WHAT THE EXERCISE ASKS = Beginning with the line below that contains "X027733Y027367D01*" and ending with the line that contains "X027733Y021260D02*", copy every line exactly. Copy nothing else.

RECORDS FOR THIS EXERCISE =
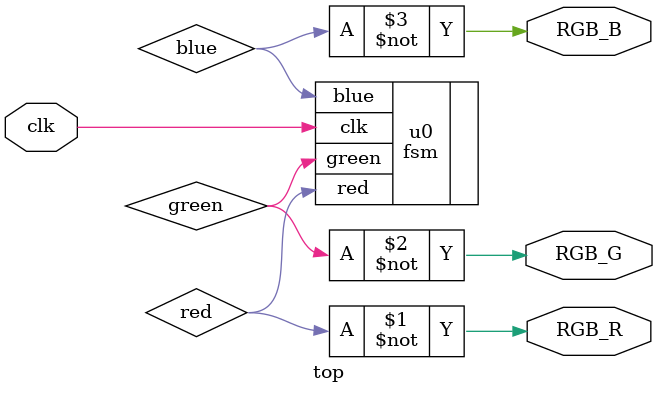
<source format=sv>
`include "mp1.sv"


module top(
    input logic     clk, 
    output logic    RGB_R, 
    output logic    RGB_G, 
    output logic    RGB_B
);

    logic red, green, blue;

    fsm u0(
        .clk    (clk), 
        .red    (red), 
        .green  (green), 
        .blue   (blue)
    );

    assign RGB_R = ~red;
    assign RGB_G = ~green;
    assign RGB_B = ~blue;

endmodule

</source>
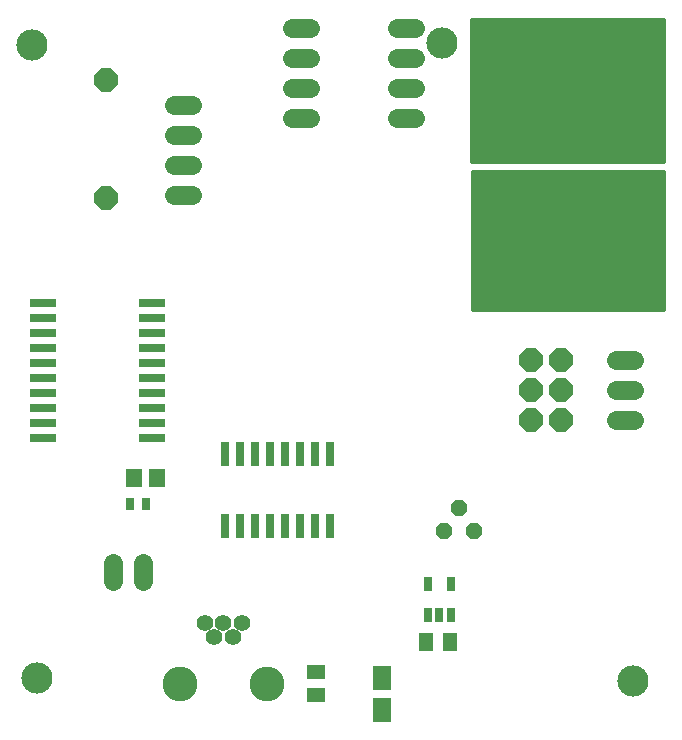
<source format=gbs>
G75*
%MOIN*%
%OFA0B0*%
%FSLAX24Y24*%
%IPPOS*%
%LPD*%
%AMOC8*
5,1,8,0,0,1.08239X$1,22.5*
%
%ADD10C,0.1040*%
%ADD11C,0.0100*%
%ADD12R,0.0906X0.0276*%
%ADD13OC8,0.0800*%
%ADD14OC8,0.0780*%
%ADD15OC8,0.0560*%
%ADD16C,0.0640*%
%ADD17C,0.3583*%
%ADD18C,0.0555*%
%ADD19C,0.1162*%
%ADD20R,0.0316X0.0394*%
%ADD21R,0.0552X0.0631*%
%ADD22R,0.0300X0.0840*%
%ADD23R,0.0257X0.0512*%
%ADD24R,0.0631X0.0808*%
%ADD25R,0.0473X0.0591*%
%ADD26R,0.0591X0.0473*%
D10*
X006833Y007250D03*
X026683Y007150D03*
X006647Y028350D03*
X020312Y028417D03*
D11*
X021283Y028451D02*
X027733Y028451D01*
X027733Y028549D02*
X021283Y028549D01*
X021283Y028648D02*
X027733Y028648D01*
X027733Y028746D02*
X021283Y028746D01*
X021283Y028845D02*
X027733Y028845D01*
X027733Y028943D02*
X021283Y028943D01*
X021283Y029042D02*
X027733Y029042D01*
X027733Y029140D02*
X021283Y029140D01*
X021283Y029200D02*
X027733Y029200D01*
X027733Y024450D01*
X021283Y024450D01*
X021283Y029200D01*
X021283Y028352D02*
X027733Y028352D01*
X027733Y028254D02*
X021283Y028254D01*
X021283Y028155D02*
X027733Y028155D01*
X027733Y028057D02*
X021283Y028057D01*
X021283Y027958D02*
X027733Y027958D01*
X027733Y027860D02*
X021283Y027860D01*
X021283Y027761D02*
X027733Y027761D01*
X027733Y027663D02*
X021283Y027663D01*
X021283Y027564D02*
X027733Y027564D01*
X027733Y027466D02*
X021283Y027466D01*
X021283Y027367D02*
X027733Y027367D01*
X027733Y027269D02*
X021283Y027269D01*
X021283Y027170D02*
X027733Y027170D01*
X027733Y027072D02*
X021283Y027072D01*
X021283Y026973D02*
X027733Y026973D01*
X027733Y026875D02*
X021283Y026875D01*
X021283Y026776D02*
X027733Y026776D01*
X027733Y026678D02*
X021283Y026678D01*
X021283Y026579D02*
X027733Y026579D01*
X027733Y026481D02*
X021283Y026481D01*
X021283Y026382D02*
X027733Y026382D01*
X027733Y026284D02*
X021283Y026284D01*
X021283Y026185D02*
X027733Y026185D01*
X027733Y026087D02*
X021283Y026087D01*
X021283Y025988D02*
X027733Y025988D01*
X027733Y025890D02*
X021283Y025890D01*
X021283Y025791D02*
X027733Y025791D01*
X027733Y025693D02*
X021283Y025693D01*
X021283Y025594D02*
X027733Y025594D01*
X027733Y025496D02*
X021283Y025496D01*
X021283Y025397D02*
X027733Y025397D01*
X027733Y025299D02*
X021283Y025299D01*
X021283Y025200D02*
X027733Y025200D01*
X027733Y025102D02*
X021283Y025102D01*
X021283Y025003D02*
X027733Y025003D01*
X027733Y024905D02*
X021283Y024905D01*
X021283Y024806D02*
X027733Y024806D01*
X027733Y024708D02*
X021283Y024708D01*
X021283Y024609D02*
X027733Y024609D01*
X027733Y024511D02*
X021283Y024511D01*
X021333Y024150D02*
X021333Y019500D01*
X027733Y019500D01*
X027733Y024150D01*
X021333Y024150D01*
X021333Y024117D02*
X027733Y024117D01*
X027733Y024018D02*
X021333Y024018D01*
X021333Y023920D02*
X027733Y023920D01*
X027733Y023821D02*
X021333Y023821D01*
X021333Y023723D02*
X027733Y023723D01*
X027733Y023624D02*
X021333Y023624D01*
X021333Y023526D02*
X027733Y023526D01*
X027733Y023427D02*
X021333Y023427D01*
X021333Y023329D02*
X027733Y023329D01*
X027733Y023230D02*
X021333Y023230D01*
X021333Y023132D02*
X027733Y023132D01*
X027733Y023033D02*
X021333Y023033D01*
X021333Y022935D02*
X027733Y022935D01*
X027733Y022836D02*
X021333Y022836D01*
X021333Y022738D02*
X027733Y022738D01*
X027733Y022639D02*
X021333Y022639D01*
X021333Y022541D02*
X027733Y022541D01*
X027733Y022442D02*
X021333Y022442D01*
X021333Y022344D02*
X027733Y022344D01*
X027733Y022245D02*
X021333Y022245D01*
X021333Y022147D02*
X027733Y022147D01*
X027733Y022048D02*
X021333Y022048D01*
X021333Y021950D02*
X027733Y021950D01*
X027733Y021851D02*
X021333Y021851D01*
X021333Y021753D02*
X027733Y021753D01*
X027733Y021654D02*
X021333Y021654D01*
X021333Y021556D02*
X027733Y021556D01*
X027733Y021457D02*
X021333Y021457D01*
X021333Y021359D02*
X027733Y021359D01*
X027733Y021260D02*
X021333Y021260D01*
X021333Y021162D02*
X027733Y021162D01*
X027733Y021063D02*
X021333Y021063D01*
X021333Y020965D02*
X027733Y020965D01*
X027733Y020866D02*
X021333Y020866D01*
X021333Y020768D02*
X027733Y020768D01*
X027733Y020669D02*
X021333Y020669D01*
X021333Y020571D02*
X027733Y020571D01*
X027733Y020472D02*
X021333Y020472D01*
X021333Y020374D02*
X027733Y020374D01*
X027733Y020275D02*
X021333Y020275D01*
X021333Y020177D02*
X027733Y020177D01*
X027733Y020078D02*
X021333Y020078D01*
X021333Y019980D02*
X027733Y019980D01*
X027733Y019881D02*
X021333Y019881D01*
X021333Y019783D02*
X027733Y019783D01*
X027733Y019684D02*
X021333Y019684D01*
X021333Y019586D02*
X027733Y019586D01*
D12*
X010644Y019750D03*
X010644Y019250D03*
X010644Y018750D03*
X010644Y018250D03*
X010644Y017750D03*
X010644Y017250D03*
X010644Y016750D03*
X010644Y016250D03*
X010644Y015750D03*
X010644Y015250D03*
X007022Y015250D03*
X007022Y015750D03*
X007022Y016250D03*
X007022Y016750D03*
X007022Y017250D03*
X007022Y017750D03*
X007022Y018250D03*
X007022Y018750D03*
X007022Y019250D03*
X007022Y019750D03*
D13*
X009133Y023223D03*
X009133Y027160D03*
D14*
X023283Y017850D03*
X024283Y017850D03*
X024283Y016850D03*
X023283Y016850D03*
X023283Y015850D03*
X024283Y015850D03*
D15*
X020883Y012900D03*
X020383Y012150D03*
X021383Y012150D03*
D16*
X026133Y015850D02*
X026733Y015850D01*
X026733Y016850D02*
X026133Y016850D01*
X026133Y017850D02*
X026733Y017850D01*
X019433Y025900D02*
X018833Y025900D01*
X018833Y026900D02*
X019433Y026900D01*
X019433Y027900D02*
X018833Y027900D01*
X018833Y028900D02*
X019433Y028900D01*
X015933Y028900D02*
X015333Y028900D01*
X015333Y027900D02*
X015933Y027900D01*
X015933Y026900D02*
X015333Y026900D01*
X015333Y025900D02*
X015933Y025900D01*
X011983Y026350D02*
X011383Y026350D01*
X011383Y025350D02*
X011983Y025350D01*
X011983Y024350D02*
X011383Y024350D01*
X011383Y023350D02*
X011983Y023350D01*
X010367Y011071D02*
X010367Y010471D01*
X009367Y010471D02*
X009367Y011071D01*
D17*
X024231Y021354D03*
X024231Y027260D03*
D18*
X013663Y009058D03*
X013348Y008585D03*
X013033Y009058D03*
X012718Y008585D03*
X012403Y009058D03*
D19*
X011596Y007050D03*
X014470Y007050D03*
D20*
X010439Y013050D03*
X009927Y013050D03*
D21*
X010059Y013900D03*
X010807Y013900D03*
D22*
X013083Y014710D03*
X013583Y014710D03*
X014083Y014710D03*
X014583Y014710D03*
X015083Y014710D03*
X015583Y014710D03*
X016083Y014710D03*
X016583Y014710D03*
X016583Y012290D03*
X016083Y012290D03*
X015583Y012290D03*
X015083Y012290D03*
X014583Y012290D03*
X014083Y012290D03*
X013583Y012290D03*
X013083Y012290D03*
D23*
X019859Y010362D03*
X020607Y010362D03*
X020607Y009338D03*
X020233Y009338D03*
X019859Y009338D03*
D24*
X018333Y007241D03*
X018333Y006159D03*
D25*
X019790Y008450D03*
X020577Y008450D03*
D26*
X016133Y007444D03*
X016133Y006656D03*
M02*

</source>
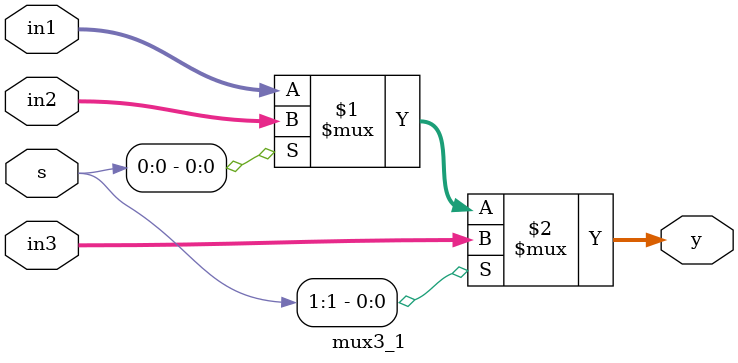
<source format=v>
`timescale 1ns/1ps
module mux3_1(input [31:0] in1,in2,in3, input [1:0] s, output  [31:0] y);

assign y = s[1] ? in3 : (s[0] ? in2 :in1);

endmodule

</source>
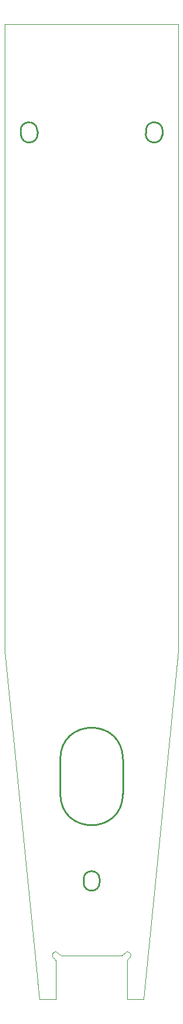
<source format=gbr>
%TF.GenerationSoftware,KiCad,Pcbnew,(6.0.4-0)*%
%TF.CreationDate,2022-12-13T14:35:05+01:00*%
%TF.ProjectId,ControllerBoard,436f6e74-726f-46c6-9c65-72426f617264,rev?*%
%TF.SameCoordinates,Original*%
%TF.FileFunction,Profile,NP*%
%FSLAX46Y46*%
G04 Gerber Fmt 4.6, Leading zero omitted, Abs format (unit mm)*
G04 Created by KiCad (PCBNEW (6.0.4-0)) date 2022-12-13 14:35:05*
%MOMM*%
%LPD*%
G01*
G04 APERTURE LIST*
%TA.AperFunction,Profile*%
%ADD10C,0.250000*%
%TD*%
%TA.AperFunction,Profile*%
%ADD11C,0.100000*%
%TD*%
%TA.AperFunction,Profile*%
%ADD12C,0.010000*%
%TD*%
G04 APERTURE END LIST*
D10*
X118475041Y-50150757D02*
X118433326Y-50649014D01*
X115150000Y-140500000D02*
X115150000Y-145500000D01*
X120866674Y-50350986D02*
X120824959Y-50849243D01*
D11*
X115800000Y-175000000D02*
X118150000Y-175000000D01*
X103150000Y-175000000D02*
X98150000Y-125000000D01*
D10*
X109500000Y-158250000D02*
G75*
G03*
X111800000Y-158250000I1150000J0D01*
G01*
D11*
X123150000Y-125000000D02*
X123150000Y-35000000D01*
D10*
X106150000Y-140500000D02*
X106150000Y-145500000D01*
D11*
X98150000Y-125000000D02*
X98150000Y-35000000D01*
D10*
X106150000Y-145500000D02*
G75*
G03*
X115150000Y-145500000I4500000J0D01*
G01*
X102824870Y-50150764D02*
G75*
G03*
X100433326Y-50350986I-1195770J-100136D01*
G01*
X102824959Y-50150757D02*
X102866674Y-50649014D01*
X100475130Y-50849236D02*
G75*
G03*
X102866674Y-50649014I1195770J100136D01*
G01*
D11*
X105500000Y-175000000D02*
X103150000Y-175000000D01*
X123150000Y-125000000D02*
X118150000Y-175000000D01*
D10*
X111800000Y-157750000D02*
G75*
G03*
X109500000Y-157750000I-1150000J0D01*
G01*
X109500000Y-157750000D02*
X109500000Y-158250000D01*
X115150000Y-140500000D02*
G75*
G03*
X106150000Y-140500000I-4500000J0D01*
G01*
X100433326Y-50350986D02*
X100475041Y-50849243D01*
D11*
X123150000Y-35000000D02*
X98150000Y-35000000D01*
D10*
X111800000Y-157750000D02*
X111800000Y-158250000D01*
X120866763Y-50350993D02*
G75*
G03*
X118475041Y-50150757I-1195863J100093D01*
G01*
X118433237Y-50649007D02*
G75*
G03*
X120824959Y-50849243I1195863J-100093D01*
G01*
D12*
%TO.C,J2*%
X106241620Y-168700000D02*
X115058380Y-168700000D01*
X115800000Y-175000000D02*
X115800000Y-169441620D01*
X105500000Y-169441620D02*
X105500000Y-175000000D01*
X105963510Y-168512501D02*
G75*
G03*
X105312500Y-169163510I-463509J-187500D01*
G01*
X105963510Y-168512500D02*
G75*
G03*
X106241620Y-168700010I278114J112494D01*
G01*
X115058380Y-168699984D02*
G75*
G03*
X115336490Y-168512500I20J299984D01*
G01*
X105500000Y-169441620D02*
G75*
G03*
X105312500Y-169163510I-300004J0D01*
G01*
X115987514Y-169163544D02*
G75*
G03*
X115799990Y-169441620I112386J-278056D01*
G01*
X115987499Y-169163510D02*
G75*
G03*
X115336490Y-168512500I-187339J463670D01*
G01*
%TD*%
M02*

</source>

ANSWER BOX =
X027733Y027367D01*
X027733Y027269D02*
X021283Y027269D01*
X021283Y027170D02*
X027733Y027170D01*
X027733Y027072D02*
X021283Y027072D01*
X021283Y026973D02*
X027733Y026973D01*
X027733Y026875D02*
X021283Y026875D01*
X021283Y026776D02*
X027733Y026776D01*
X027733Y026678D02*
X021283Y026678D01*
X021283Y026579D02*
X027733Y026579D01*
X027733Y026481D02*
X021283Y026481D01*
X021283Y026382D02*
X027733Y026382D01*
X027733Y026284D02*
X021283Y026284D01*
X021283Y026185D02*
X027733Y026185D01*
X027733Y026087D02*
X021283Y026087D01*
X021283Y025988D02*
X027733Y025988D01*
X027733Y025890D02*
X021283Y025890D01*
X021283Y025791D02*
X027733Y025791D01*
X027733Y025693D02*
X021283Y025693D01*
X021283Y025594D02*
X027733Y025594D01*
X027733Y025496D02*
X021283Y025496D01*
X021283Y025397D02*
X027733Y025397D01*
X027733Y025299D02*
X021283Y025299D01*
X021283Y025200D02*
X027733Y025200D01*
X027733Y025102D02*
X021283Y025102D01*
X021283Y025003D02*
X027733Y025003D01*
X027733Y024905D02*
X021283Y024905D01*
X021283Y024806D02*
X027733Y024806D01*
X027733Y024708D02*
X021283Y024708D01*
X021283Y024609D02*
X027733Y024609D01*
X027733Y024511D02*
X021283Y024511D01*
X021333Y024150D02*
X021333Y019500D01*
X027733Y019500D01*
X027733Y024150D01*
X021333Y024150D01*
X021333Y024117D02*
X027733Y024117D01*
X027733Y024018D02*
X021333Y024018D01*
X021333Y023920D02*
X027733Y023920D01*
X027733Y023821D02*
X021333Y023821D01*
X021333Y023723D02*
X027733Y023723D01*
X027733Y023624D02*
X021333Y023624D01*
X021333Y023526D02*
X027733Y023526D01*
X027733Y023427D02*
X021333Y023427D01*
X021333Y023329D02*
X027733Y023329D01*
X027733Y023230D02*
X021333Y023230D01*
X021333Y023132D02*
X027733Y023132D01*
X027733Y023033D02*
X021333Y023033D01*
X021333Y022935D02*
X027733Y022935D01*
X027733Y022836D02*
X021333Y022836D01*
X021333Y022738D02*
X027733Y022738D01*
X027733Y022639D02*
X021333Y022639D01*
X021333Y022541D02*
X027733Y022541D01*
X027733Y022442D02*
X021333Y022442D01*
X021333Y022344D02*
X027733Y022344D01*
X027733Y022245D02*
X021333Y022245D01*
X021333Y022147D02*
X027733Y022147D01*
X027733Y022048D02*
X021333Y022048D01*
X021333Y021950D02*
X027733Y021950D01*
X027733Y021851D02*
X021333Y021851D01*
X021333Y021753D02*
X027733Y021753D01*
X027733Y021654D02*
X021333Y021654D01*
X021333Y021556D02*
X027733Y021556D01*
X027733Y021457D02*
X021333Y021457D01*
X021333Y021359D02*
X027733Y021359D01*
X027733Y021260D02*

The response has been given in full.